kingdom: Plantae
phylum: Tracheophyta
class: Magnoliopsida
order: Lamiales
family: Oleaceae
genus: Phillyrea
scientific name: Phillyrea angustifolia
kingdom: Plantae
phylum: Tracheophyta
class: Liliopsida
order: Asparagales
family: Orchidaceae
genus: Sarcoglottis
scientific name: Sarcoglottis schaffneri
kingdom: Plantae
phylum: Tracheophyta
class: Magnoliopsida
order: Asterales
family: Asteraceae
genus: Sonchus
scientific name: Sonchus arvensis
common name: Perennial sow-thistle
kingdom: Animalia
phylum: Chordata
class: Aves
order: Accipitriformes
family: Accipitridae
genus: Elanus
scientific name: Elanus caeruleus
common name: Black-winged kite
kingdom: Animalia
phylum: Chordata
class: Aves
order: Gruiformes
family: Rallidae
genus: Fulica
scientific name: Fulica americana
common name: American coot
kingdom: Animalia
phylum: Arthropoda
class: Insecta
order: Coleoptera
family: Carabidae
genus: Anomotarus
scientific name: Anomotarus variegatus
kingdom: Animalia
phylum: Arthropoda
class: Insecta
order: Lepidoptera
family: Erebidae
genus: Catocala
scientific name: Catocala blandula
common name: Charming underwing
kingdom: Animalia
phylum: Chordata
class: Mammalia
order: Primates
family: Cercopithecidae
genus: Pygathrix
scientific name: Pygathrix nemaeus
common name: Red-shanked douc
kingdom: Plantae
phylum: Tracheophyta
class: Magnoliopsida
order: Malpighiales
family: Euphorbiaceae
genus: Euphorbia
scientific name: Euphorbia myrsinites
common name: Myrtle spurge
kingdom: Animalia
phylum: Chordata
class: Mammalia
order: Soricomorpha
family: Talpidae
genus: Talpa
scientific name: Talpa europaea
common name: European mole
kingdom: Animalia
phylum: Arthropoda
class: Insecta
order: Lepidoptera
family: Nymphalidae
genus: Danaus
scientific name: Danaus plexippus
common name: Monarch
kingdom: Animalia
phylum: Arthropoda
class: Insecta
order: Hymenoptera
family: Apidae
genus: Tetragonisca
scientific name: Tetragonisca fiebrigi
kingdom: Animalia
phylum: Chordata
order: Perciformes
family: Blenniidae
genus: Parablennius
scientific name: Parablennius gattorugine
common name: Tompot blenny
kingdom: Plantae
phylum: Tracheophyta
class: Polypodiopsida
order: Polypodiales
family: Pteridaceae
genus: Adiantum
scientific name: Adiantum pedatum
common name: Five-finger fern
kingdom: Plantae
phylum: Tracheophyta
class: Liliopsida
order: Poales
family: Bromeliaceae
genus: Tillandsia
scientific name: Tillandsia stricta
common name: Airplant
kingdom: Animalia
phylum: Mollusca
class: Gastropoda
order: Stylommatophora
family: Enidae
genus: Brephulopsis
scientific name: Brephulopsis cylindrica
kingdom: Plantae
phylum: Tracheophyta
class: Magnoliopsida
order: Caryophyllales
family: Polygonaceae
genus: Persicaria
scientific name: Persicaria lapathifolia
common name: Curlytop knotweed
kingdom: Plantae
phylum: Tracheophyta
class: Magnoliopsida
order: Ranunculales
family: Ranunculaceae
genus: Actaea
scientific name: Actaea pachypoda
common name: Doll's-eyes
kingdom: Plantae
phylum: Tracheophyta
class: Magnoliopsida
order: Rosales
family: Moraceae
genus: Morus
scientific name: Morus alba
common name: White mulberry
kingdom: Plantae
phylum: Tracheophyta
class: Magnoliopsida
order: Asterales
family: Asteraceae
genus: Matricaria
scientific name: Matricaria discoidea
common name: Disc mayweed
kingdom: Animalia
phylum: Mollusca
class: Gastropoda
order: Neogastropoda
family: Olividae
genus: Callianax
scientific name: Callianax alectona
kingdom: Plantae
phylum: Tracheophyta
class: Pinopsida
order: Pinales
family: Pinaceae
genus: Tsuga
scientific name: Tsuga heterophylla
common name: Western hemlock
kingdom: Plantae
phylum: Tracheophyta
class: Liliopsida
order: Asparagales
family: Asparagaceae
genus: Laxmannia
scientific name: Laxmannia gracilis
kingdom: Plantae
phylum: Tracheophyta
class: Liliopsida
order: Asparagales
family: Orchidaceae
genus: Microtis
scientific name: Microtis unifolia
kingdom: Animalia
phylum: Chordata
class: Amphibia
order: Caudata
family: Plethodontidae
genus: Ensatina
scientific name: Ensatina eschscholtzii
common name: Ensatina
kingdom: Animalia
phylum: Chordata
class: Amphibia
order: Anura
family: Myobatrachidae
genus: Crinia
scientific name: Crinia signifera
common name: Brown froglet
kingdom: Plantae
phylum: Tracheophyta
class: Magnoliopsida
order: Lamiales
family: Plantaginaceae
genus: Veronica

Exercise description: Could you format every line of the records above as a JSON list of strings, one string per line, leaving out any blank lines?

The answer:
[
  "kingdom: Plantae",
  "phylum: Tracheophyta",
  "class: Magnoliopsida",
  "order: Lamiales",
  "family: Oleaceae",
  "genus: Phillyrea",
  "scientific name: Phillyrea angustifolia",
  "kingdom: Plantae",
  "phylum: Tracheophyta",
  "class: Liliopsida",
  "order: Asparagales",
  "family: Orchidaceae",
  "genus: Sarcoglottis",
  "scientific name: Sarcoglottis schaffneri",
  "kingdom: Plantae",
  "phylum: Tracheophyta",
  "class: Magnoliopsida",
  "order: Asterales",
  "family: Asteraceae",
  "genus: Sonchus",
  "scientific name: Sonchus arvensis",
  "common name: Perennial sow-thistle",
  "kingdom: Animalia",
  "phylum: Chordata",
  "class: Aves",
  "order: Accipitriformes",
  "family: Accipitridae",
  "genus: Elanus",
  "scientific name: Elanus caeruleus",
  "common name: Black-winged kite",
  "kingdom: Animalia",
  "phylum: Chordata",
  "class: Aves",
  "order: Gruiformes",
  "family: Rallidae",
  "genus: Fulica",
  "scientific name: Fulica americana",
  "common name: American coot",
  "kingdom: Animalia",
  "phylum: Arthropoda",
  "class: Insecta",
  "order: Coleoptera",
  "family: Carabidae",
  "genus: Anomotarus",
  "scientific name: Anomotarus variegatus",
  "kingdom: Animalia",
  "phylum: Arthropoda",
  "class: Insecta",
  "order: Lepidoptera",
  "family: Erebidae",
  "genus: Catocala",
  "scientific name: Catocala blandula",
  "common name: Charming underwing",
  "kingdom: Animalia",
  "phylum: Chordata",
  "class: Mammalia",
  "order: Primates",
  "family: Cercopithecidae",
  "genus: Pygathrix",
  "scientific name: Pygathrix nemaeus",
  "common name: Red-shanked douc",
  "kingdom: Plantae",
  "phylum: Tracheophyta",
  "class: Magnoliopsida",
  "order: Malpighiales",
  "family: Euphorbiaceae",
  "genus: Euphorbia",
  "scientific name: Euphorbia myrsinites",
  "common name: Myrtle spurge",
  "kingdom: Animalia",
  "phylum: Chordata",
  "class: Mammalia",
  "order: Soricomorpha",
  "family: Talpidae",
  "genus: Talpa",
  "scientific name: Talpa europaea",
  "common name: European mole",
  "kingdom: Animalia",
  "phylum: Arthropoda",
  "class: Insecta",
  "order: Lepidoptera",
  "family: Nymphalidae",
  "genus: Danaus",
  "scientific name: Danaus plexippus",
  "common name: Monarch",
  "kingdom: Animalia",
  "phylum: Arthropoda",
  "class: Insecta",
  "order: Hymenoptera",
  "family: Apidae",
  "genus: Tetragonisca",
  "scientific name: Tetragonisca fiebrigi",
  "kingdom: Animalia",
  "phylum: Chordata",
  "order: Perciformes",
  "family: Blenniidae",
  "genus: Parablennius",
  "scientific name: Parablennius gattorugine",
  "common name: Tompot blenny",
  "kingdom: Plantae",
  "phylum: Tracheophyta",
  "class: Polypodiopsida",
  "order: Polypodiales",
  "family: Pteridaceae",
  "genus: Adiantum",
  "scientific name: Adiantum pedatum",
  "common name: Five-finger fern",
  "kingdom: Plantae",
  "phylum: Tracheophyta",
  "class: Liliopsida",
  "order: Poales",
  "family: Bromeliaceae",
  "genus: Tillandsia",
  "scientific name: Tillandsia stricta",
  "common name: Airplant",
  "kingdom: Animalia",
  "phylum: Mollusca",
  "class: Gastropoda",
  "order: Stylommatophora",
  "family: Enidae",
  "genus: Brephulopsis",
  "scientific name: Brephulopsis cylindrica",
  "kingdom: Plantae",
  "phylum: Tracheophyta",
  "class: Magnoliopsida",
  "order: Caryophyllales",
  "family: Polygonaceae",
  "genus: Persicaria",
  "scientific name: Persicaria lapathifolia",
  "common name: Curlytop knotweed",
  "kingdom: Plantae",
  "phylum: Tracheophyta",
  "class: Magnoliopsida",
  "order: Ranunculales",
  "family: Ranunculaceae",
  "genus: Actaea",
  "scientific name: Actaea pachypoda",
  "common name: Doll's-eyes",
  "kingdom: Plantae",
  "phylum: Tracheophyta",
  "class: Magnoliopsida",
  "order: Rosales",
  "family: Moraceae",
  "genus: Morus",
  "scientific name: Morus alba",
  "common name: White mulberry",
  "kingdom: Plantae",
  "phylum: Tracheophyta",
  "class: Magnoliopsida",
  "order: Asterales",
  "family: Asteraceae",
  "genus: Matricaria",
  "scientific name: Matricaria discoidea",
  "common name: Disc mayweed",
  "kingdom: Animalia",
  "phylum: Mollusca",
  "class: Gastropoda",
  "order: Neogastropoda",
  "family: Olividae",
  "genus: Callianax",
  "scientific name: Callianax alectona",
  "kingdom: Plantae",
  "phylum: Tracheophyta",
  "class: Pinopsida",
  "order: Pinales",
  "family: Pinaceae",
  "genus: Tsuga",
  "scientific name: Tsuga heterophylla",
  "common name: Western hemlock",
  "kingdom: Plantae",
  "phylum: Tracheophyta",
  "class: Liliopsida",
  "order: Asparagales",
  "family: Asparagaceae",
  "genus: Laxmannia",
  "scientific name: Laxmannia gracilis",
  "kingdom: Plantae",
  "phylum: Tracheophyta",
  "class: Liliopsida",
  "order: Asparagales",
  "family: Orchidaceae",
  "genus: Microtis",
  "scientific name: Microtis unifolia",
  "kingdom: Animalia",
  "phylum: Chordata",
  "class: Amphibia",
  "order: Caudata",
  "family: Plethodontidae",
  "genus: Ensatina",
  "scientific name: Ensatina eschscholtzii",
  "common name: Ensatina",
  "kingdom: Animalia",
  "phylum: Chordata",
  "class: Amphibia",
  "order: Anura",
  "family: Myobatrachidae",
  "genus: Crinia",
  "scientific name: Crinia signifera",
  "common name: Brown froglet",
  "kingdom: Plantae",
  "phylum: Tracheophyta",
  "class: Magnoliopsida",
  "order: Lamiales",
  "family: Plantaginaceae",
  "genus: Veronica"
]